Impacted Buildings for GL(2)
Malors Espinosa, Zander Karaganis
TL;DR
The paper reinterprets order zeta functions, traditionally counting ideals, through the Bruhat-Tits tree of SL(2,$K$) by introducing impacted buildings (a tree with a basin) and layer-generating functions. It proves a central theorem that the principal-ideal zeta function $\zeta_{\mathcal{O}_n}^P(s)$ equals the vertex-generated zeta $\zeta_{\mathscr{B},\mathcal{O}_n}(q^{-s})$, thereby translating arithmetic questions into combinatorial layer counts. The approach yields explicit closed forms for generating functions in the unramified, ramified, and split cases, and connects these to the known polynomials $P$ and the order zeta functions $\zeta_{\mathcal{O}_n}(s)$ from prior work, offering a unified, geometric viewpoint.
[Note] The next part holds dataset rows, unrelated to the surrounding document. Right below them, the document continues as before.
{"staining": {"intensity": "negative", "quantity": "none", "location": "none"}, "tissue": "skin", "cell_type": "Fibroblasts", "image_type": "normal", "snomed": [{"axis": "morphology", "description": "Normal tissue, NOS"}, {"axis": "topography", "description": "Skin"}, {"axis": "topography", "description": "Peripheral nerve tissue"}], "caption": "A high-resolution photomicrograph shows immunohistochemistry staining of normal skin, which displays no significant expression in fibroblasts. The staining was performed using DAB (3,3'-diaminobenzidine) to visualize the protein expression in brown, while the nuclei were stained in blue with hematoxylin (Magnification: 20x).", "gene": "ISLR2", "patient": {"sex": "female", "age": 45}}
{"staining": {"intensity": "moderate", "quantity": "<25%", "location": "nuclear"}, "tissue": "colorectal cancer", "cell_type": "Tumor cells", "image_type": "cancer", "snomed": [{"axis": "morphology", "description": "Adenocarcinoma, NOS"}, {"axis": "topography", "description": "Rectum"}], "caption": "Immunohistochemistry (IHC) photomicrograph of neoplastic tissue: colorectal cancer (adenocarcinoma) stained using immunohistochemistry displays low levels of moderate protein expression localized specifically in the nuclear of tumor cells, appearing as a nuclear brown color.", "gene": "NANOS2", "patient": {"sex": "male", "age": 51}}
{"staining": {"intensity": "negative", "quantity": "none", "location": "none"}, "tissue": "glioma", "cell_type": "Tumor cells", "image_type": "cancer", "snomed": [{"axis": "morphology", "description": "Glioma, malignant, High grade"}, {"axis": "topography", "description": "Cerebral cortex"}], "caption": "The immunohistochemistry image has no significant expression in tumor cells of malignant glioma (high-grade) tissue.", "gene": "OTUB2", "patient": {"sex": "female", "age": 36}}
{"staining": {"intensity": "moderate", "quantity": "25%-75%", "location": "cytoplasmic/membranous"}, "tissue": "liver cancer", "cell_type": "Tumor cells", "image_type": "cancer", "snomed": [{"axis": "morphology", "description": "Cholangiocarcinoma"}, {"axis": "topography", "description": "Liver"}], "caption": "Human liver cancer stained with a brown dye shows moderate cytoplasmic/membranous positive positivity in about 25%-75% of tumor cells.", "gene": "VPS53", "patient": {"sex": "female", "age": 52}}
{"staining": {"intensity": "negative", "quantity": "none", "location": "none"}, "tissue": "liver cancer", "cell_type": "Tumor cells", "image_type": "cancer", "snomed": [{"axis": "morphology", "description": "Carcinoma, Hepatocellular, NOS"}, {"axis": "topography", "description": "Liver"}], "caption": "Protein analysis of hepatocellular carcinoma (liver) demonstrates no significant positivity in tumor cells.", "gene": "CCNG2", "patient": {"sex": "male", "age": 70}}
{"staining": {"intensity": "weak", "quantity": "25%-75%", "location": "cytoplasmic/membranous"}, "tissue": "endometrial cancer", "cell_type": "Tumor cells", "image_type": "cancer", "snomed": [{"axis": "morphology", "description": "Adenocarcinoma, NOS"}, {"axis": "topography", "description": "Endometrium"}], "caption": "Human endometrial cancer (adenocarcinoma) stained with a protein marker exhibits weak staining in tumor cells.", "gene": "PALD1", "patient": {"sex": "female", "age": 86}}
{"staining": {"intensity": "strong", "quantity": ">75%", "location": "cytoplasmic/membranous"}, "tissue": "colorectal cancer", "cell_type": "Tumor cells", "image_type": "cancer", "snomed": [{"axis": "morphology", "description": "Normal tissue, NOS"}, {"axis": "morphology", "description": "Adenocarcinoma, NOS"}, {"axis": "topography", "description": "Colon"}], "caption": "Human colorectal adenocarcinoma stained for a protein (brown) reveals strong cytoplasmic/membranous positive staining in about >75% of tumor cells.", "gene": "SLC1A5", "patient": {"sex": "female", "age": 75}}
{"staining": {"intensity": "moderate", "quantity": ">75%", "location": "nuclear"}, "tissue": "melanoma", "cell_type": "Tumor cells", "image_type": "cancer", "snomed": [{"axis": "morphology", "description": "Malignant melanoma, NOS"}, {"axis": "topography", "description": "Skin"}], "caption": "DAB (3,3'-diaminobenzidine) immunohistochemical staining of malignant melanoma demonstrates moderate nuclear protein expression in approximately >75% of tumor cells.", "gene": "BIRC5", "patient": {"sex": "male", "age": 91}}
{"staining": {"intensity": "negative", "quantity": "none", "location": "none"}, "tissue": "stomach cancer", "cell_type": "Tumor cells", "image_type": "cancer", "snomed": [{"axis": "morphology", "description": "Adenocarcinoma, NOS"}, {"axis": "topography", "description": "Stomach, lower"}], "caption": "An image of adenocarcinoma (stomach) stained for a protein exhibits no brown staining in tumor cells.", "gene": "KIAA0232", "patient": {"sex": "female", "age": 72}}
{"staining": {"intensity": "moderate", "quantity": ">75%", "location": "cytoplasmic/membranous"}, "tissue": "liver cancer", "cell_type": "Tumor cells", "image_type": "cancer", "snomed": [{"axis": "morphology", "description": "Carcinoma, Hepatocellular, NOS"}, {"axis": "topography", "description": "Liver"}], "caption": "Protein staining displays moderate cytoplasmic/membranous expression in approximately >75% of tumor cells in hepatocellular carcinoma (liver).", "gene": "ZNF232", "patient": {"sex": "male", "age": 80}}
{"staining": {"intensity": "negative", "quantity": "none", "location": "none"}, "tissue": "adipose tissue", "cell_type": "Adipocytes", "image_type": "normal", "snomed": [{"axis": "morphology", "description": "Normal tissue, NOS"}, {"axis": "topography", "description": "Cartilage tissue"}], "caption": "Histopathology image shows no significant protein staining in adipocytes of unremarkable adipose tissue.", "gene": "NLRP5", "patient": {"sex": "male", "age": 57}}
This framework provides an alternative route to obtaining local factors in orbital integrals and extends the combinatorial handling of zeta functions beyond rank-2 lattices to principal ideals in Bruhat-Tits buildings, with potential applicability to broader groups and local fields.
Abstract
In this paper we define a generating function for buildings of type $\widetilde{A}_1$ (i.e. trees) that are enhanced with a certain filtration structure. We prove that this generating function recovers the zeta function of certain quadratic orders. We do this by studying how the ideals of the orders distribute in the building of $SL(2, K)$.